Annie Moran, who has previously written twofeatures for The F-Word describing her experience of reporting rape, going to court and the aftermath, introduces a new project to help survivors speak out about sexual violence.
My best friend was asked in court “When did Annie first tell you she had been raped?”.
She couldn’t answer the question.
Even though I had been on the phone to her minutes after it happened. Even though she had always known what had happened. Even though we had talked about it many times. Standing in the courtroom with all eyes on her, she had to admit that I had never used the word rape.
It didn’t change the fact of what happened to me, and ultimately it didn’t change the guilty verdict. But it did make something very obvious. Even with those people closest to me I struggled to find the words to explain what happened that night. For a long time I didn’t use any words to describe it, because I was telling no one.
When I did start confronting it, it wasn’t what had happened that was holding me back. It was finding the words to describe it. The word rape seemed so loaded, so all encompassing, so scary that I never managed to say it.
And I am not alone in that.
I’ve come a long way through being raped, navigating the court system, arriving at feminist activism and reclaiming my life.

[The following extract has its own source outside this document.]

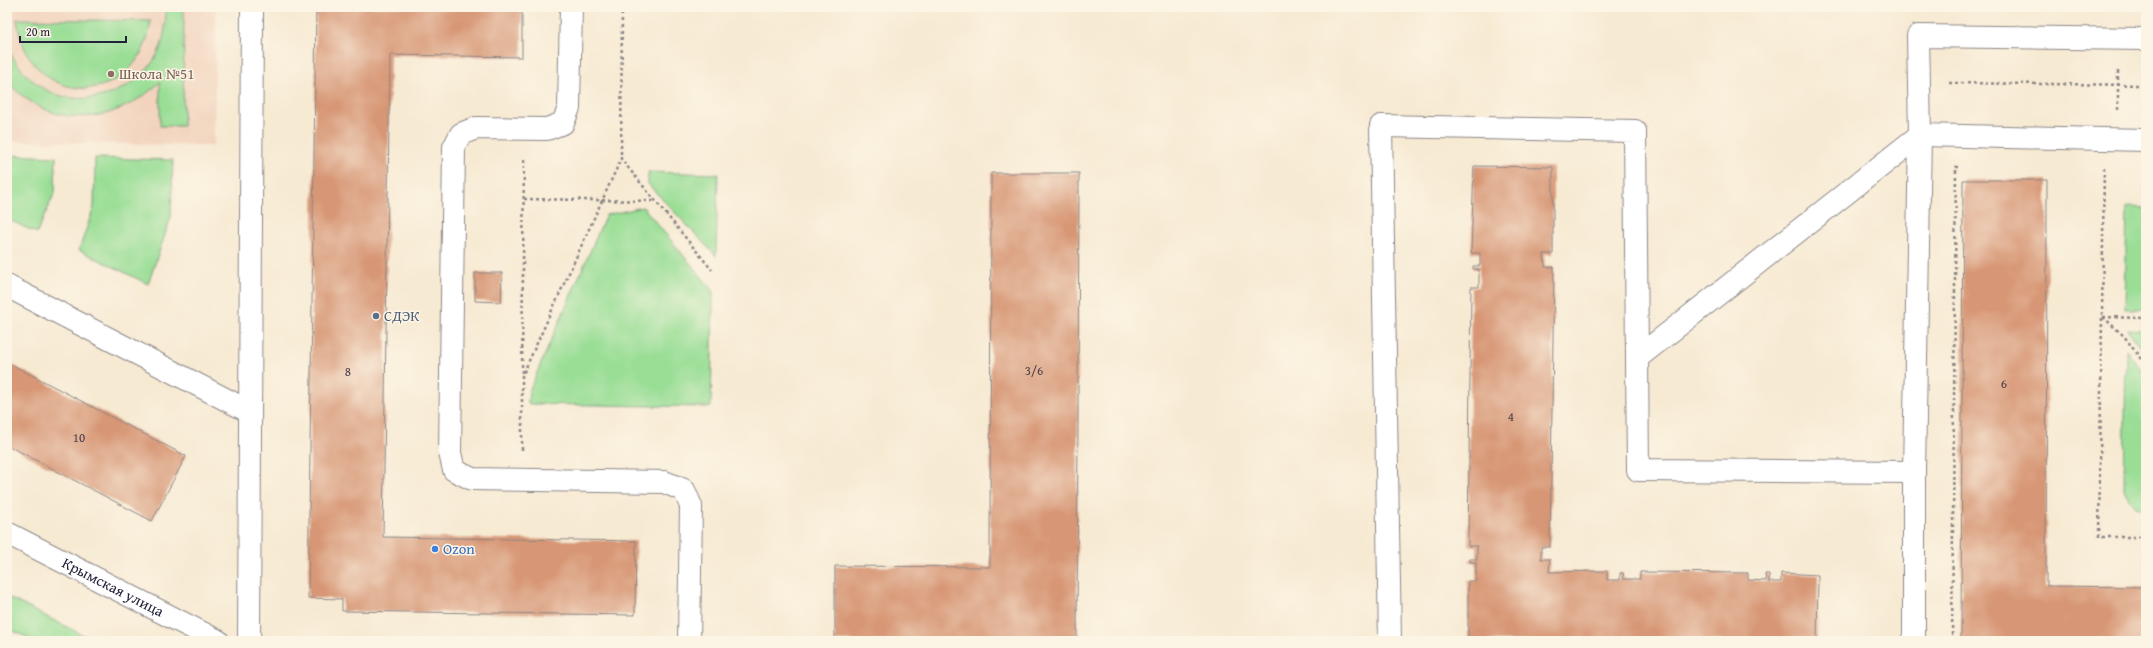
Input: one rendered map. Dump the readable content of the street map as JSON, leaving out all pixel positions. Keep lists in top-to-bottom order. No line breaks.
{"streets":{"street":["Крымская улица"]},"places":["Школа №51","СДЭК","Ozon"],"house_numbers":["3/6","8","6","4","10"],"scale_bar":"20 m"}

I have discovered that not only are the words for what happened to me hard to find, but that people don’t know how to respond, how to even listen, to the words you do find. Rape jokes and throwaway comments are everywhere. But naming my experience and using the word rape causes people to flinch or look away.

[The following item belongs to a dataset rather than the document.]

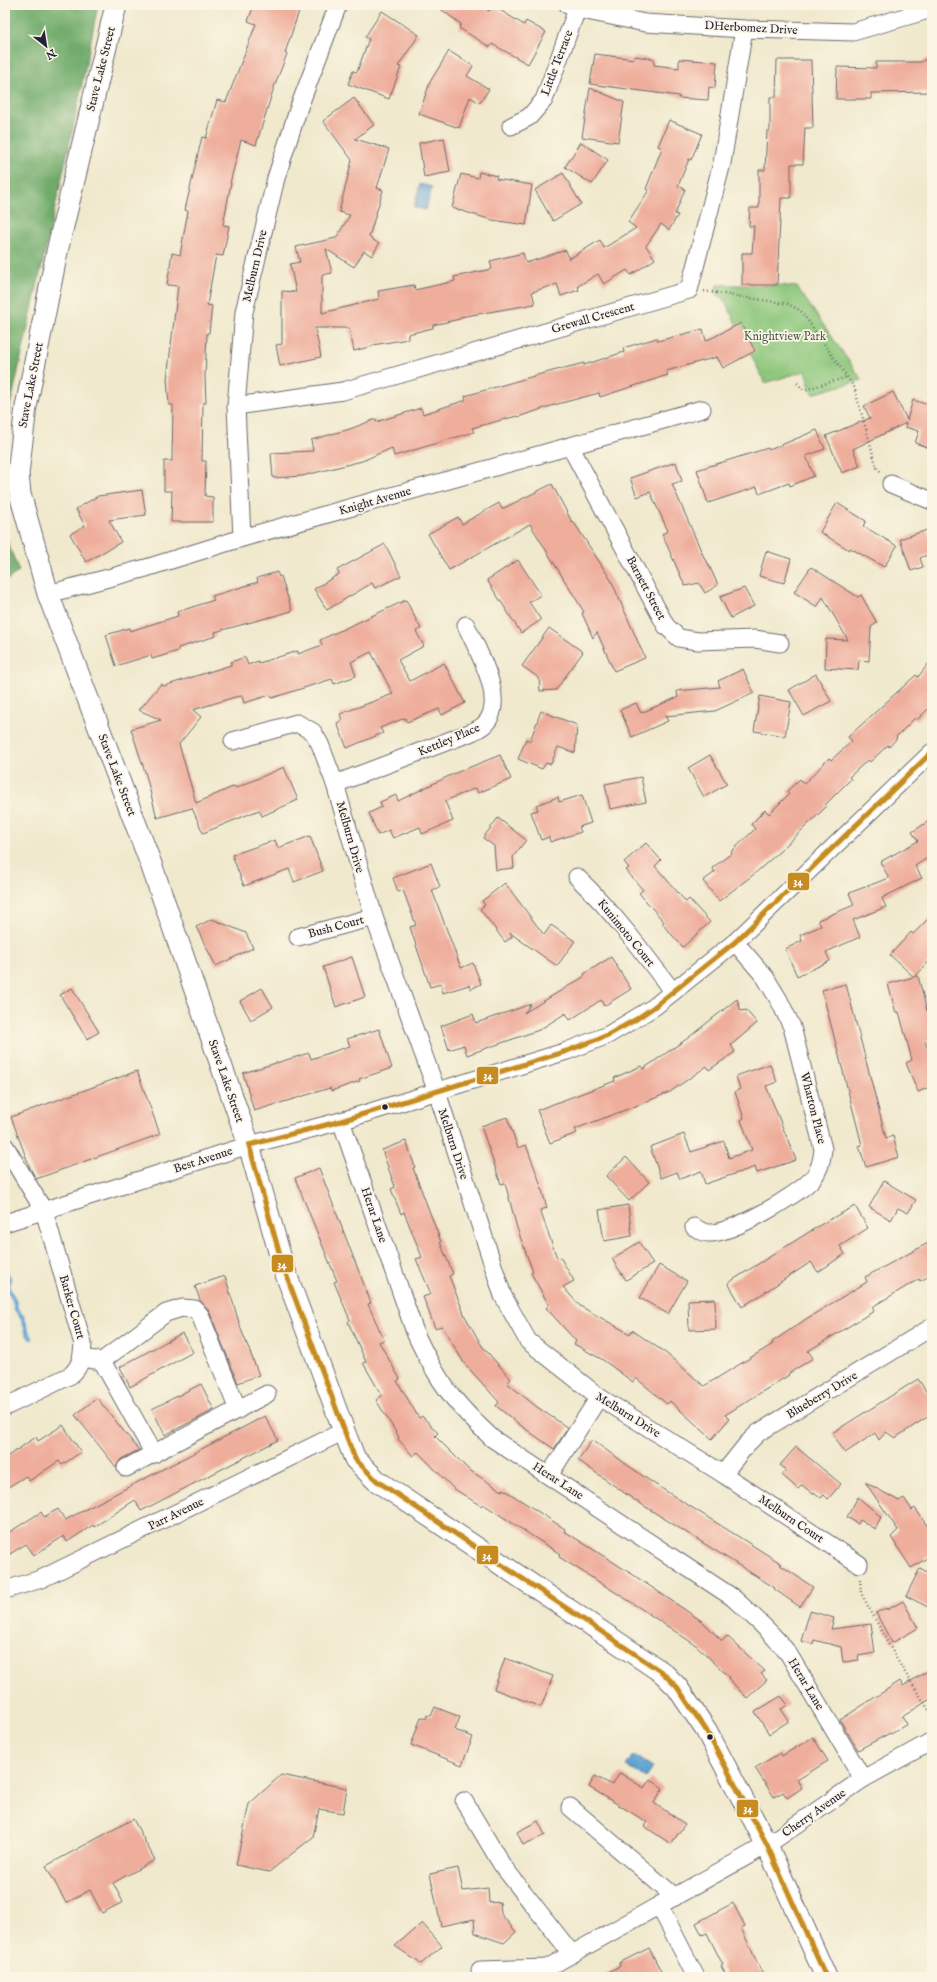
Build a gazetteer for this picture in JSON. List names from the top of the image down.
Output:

In a world where each and every day new stories are breaking showing us how prevalent rape and abuse is, it’s time the world learnt how to listen to the people behind these stories.

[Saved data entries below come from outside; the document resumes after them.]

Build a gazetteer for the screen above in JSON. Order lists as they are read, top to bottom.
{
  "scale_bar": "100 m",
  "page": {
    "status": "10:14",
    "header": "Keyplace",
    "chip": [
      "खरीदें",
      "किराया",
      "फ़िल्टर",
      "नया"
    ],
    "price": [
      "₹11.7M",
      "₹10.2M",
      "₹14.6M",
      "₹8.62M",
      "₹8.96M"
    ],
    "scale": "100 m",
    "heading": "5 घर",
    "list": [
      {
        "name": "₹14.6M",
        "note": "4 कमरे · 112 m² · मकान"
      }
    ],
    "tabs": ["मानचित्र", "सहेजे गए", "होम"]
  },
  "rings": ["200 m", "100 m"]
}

Rape isn’t just something that is ‘out there’. The media would have us think it only happens in other countries, or in the 1970s. That it happens to other types of people, that they are weak people, that they are ‘victims’. But the media is wrong, it happens everywhere, all the time, to people who are like you, as well as people who aren’t. It happens to people you know. It might have happened to you.
That’s why, along with a couple of friends, I set up Using The Words. We wanted to reach out and understand how our experiences connect to others, and to try to find a language to name what was going on. Though for each person the words are different, we wanted to try and break some of the silence and stigma around discussing rape and abuse. A space where it is ok to use whatever words we need to describe what happened, and where strategies for survival are shared.
Rape Crisis estimate that one in five women will experience some form of sexual violence in her lifetime. This may have happened to you. You will know someone this has happened to, whether they are using the words or not.
That’s why we write, and why we would like others to write with us.
The image shows a jumble of individual words in a typewriter style font – innocence, abuse, partner, rape, marriage, incest, healing, woman, anonymous, cry, friend, father, life, childhood, help – with “Using the Words” in the middle.